# do you wait for a frost to shoot rabbits ?



## tator (Dec 11, 2012)

hey guys,
do i need some good frost before you start shooting rabbits ?
or is there any risk of shooting/eating them now ?

just getting back into hunting rabbits this year. it's been 30 yrs. since i've hunted them last. seems like we've always waited for a frost, but i'm to anxious....

thx,


----------



## michhutr (Jan 16, 2009)

I usually wait until after a good frost. Run you beagle if you got them. Good luck.


----------



## flyfish (Dec 4, 2001)

Ran the dogs yesterday, I generaly don't shoot till first frost. Saw two, still a lot of greenery, tough to see. The dogs have been itchin though. Been a little warm. Going out again this morning.


----------



## sjk984 (Jan 4, 2010)

Shoot only after frost.. my uncle hangs them in trees pre frost. But I dongvwant the dogs getting tangled up with them before a frost

Sent from my DROID RAZR using Ohub Campfire mobile app


----------



## D.Gross (Sep 20, 2005)

Usually wait but if you think about it, the boys down south might not get frost! What do they do? I've shot them early. If rabbit has the Big T you can usually tell. And when you clean them they'll have spots on liver.I ran my two girls last week one cool morning here in NW Indiana. Only for 1 1/2 hours as was first time out. They ran 3 really well.Still very thick brush.Think we have quite a few rabbits this year. Finally. Yah!!!
Teach


----------



## thisusernamevalid (Sep 14, 2013)

No need to wait. Like D.Gross said, what do they do down south? People used to wait because the first frost would drop ticks, fleas and Bot Flies. Let them lay for 10 minutes or so after you shoot and the parasites will drop off. They leave as soon as they realize the blood isn't flowing. 

Like D.Gross said, watch for a spotted liver, and that's any time. You should wear nitrile or latex gloves when cleaning rabbit as well. 

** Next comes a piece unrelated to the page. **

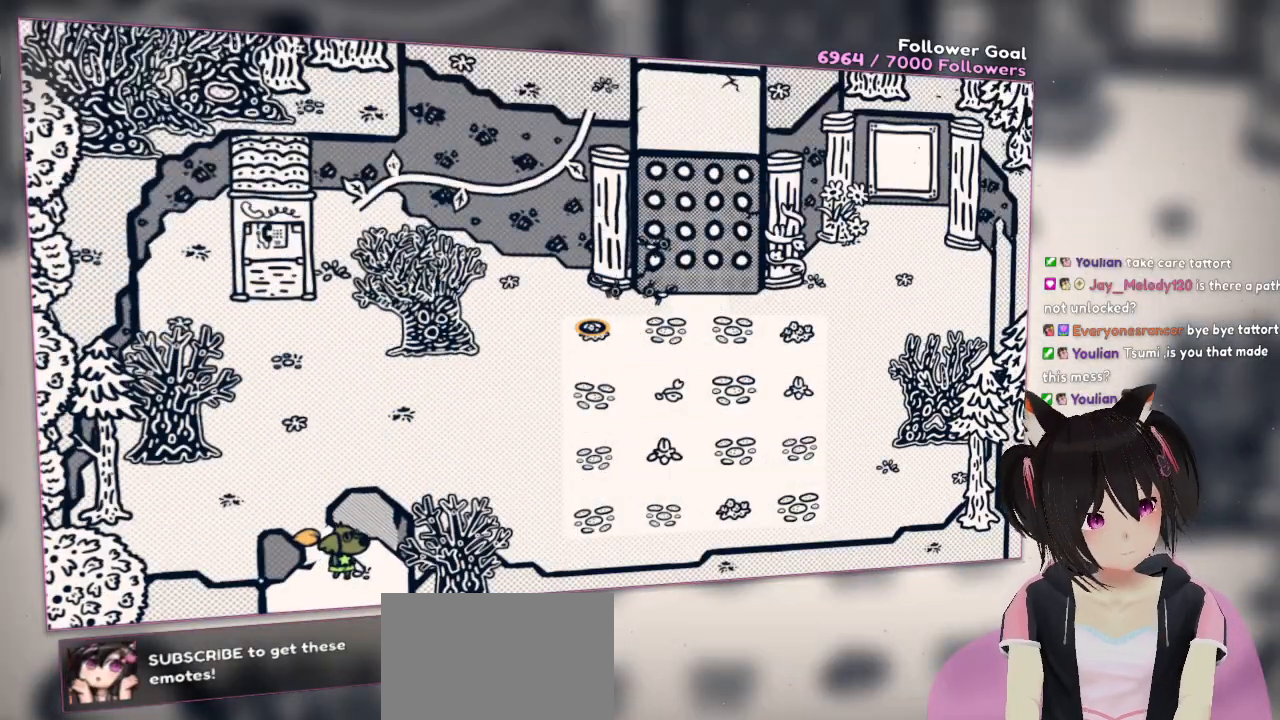
{"buttons": [], "left_stick": "center", "right_stick": "center", "events": []}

Do a google search for this subject, lots of info.


----------



## tator (Dec 11, 2012)

what are the liver spots from ?

also, do any of you field dress your rabbits to let the heat out while 
carrying them the rest of the day. i was thinking that might be a good idea on warmer days ?


----------



## thisusernamevalid (Sep 14, 2013)

tator said:


> what are the liver spots from ?
> 
> also, do any of you field dress your rabbits to let the heat out while
> carrying them the rest of the day. i was thinking that might be a good idea on warmer days ?


 
Some folks call it rabbit fever. 



> *Tularemia (Rabbit Fever)*
> 
> *What is Tularemia?*
> Tularemia (also known as rabbit fever or deerfly fever) is an infectious disease in ticks and rabbits that is caused by a bacterium (Francisella tularensis). The disease was first described in Japan in 1837. Its name relates to the description in 1911 of a plague-like illness in ground squirrels in Tulare county, California (hence the name tularemia) and the subsequent work done by Dr. Edward Francis. Tularemia occurs throughout North America and in many parts of Europe and Asia. Francisella tularensis is found worldwide in over a hundred species of wild animals, birds and insects. Some examples of animals, other than rabbits, that carry tularemia are meadow mice, ground hogs (woodchucks), ground squirrels, tree squirrels, beavers, coyotes, muskrats, opossums, sheep, and various game birds.
> ...



Small animals cool quickly enough. You stand a higher risk of contaimination from carrying them around the field all day gutted than you do from spoilage. Plus with the info in the article above, you'll want to take precuations and stay clean when you dress them.


----------



## shotgun12 (Jul 19, 2005)

we shoot rabbits over ferrets here,and it better when the frost is on the ground they seen to bolt better,why i dont know,we do ferret with out the frost as well,and they would bolt wilh a ferret behind them.it is good fun on a sunday morning,we only ferret from,october untill febuary,or till we see young ones about,other wise we shoot rabbits all year round.have fun


----------



## tator (Dec 11, 2012)

thx guys for all your help & great info


----------



## Tagz (Sep 22, 2005)

I wait till it gets colder. Mainly because hard to keep track of the hawk with all the leaves still in the trees.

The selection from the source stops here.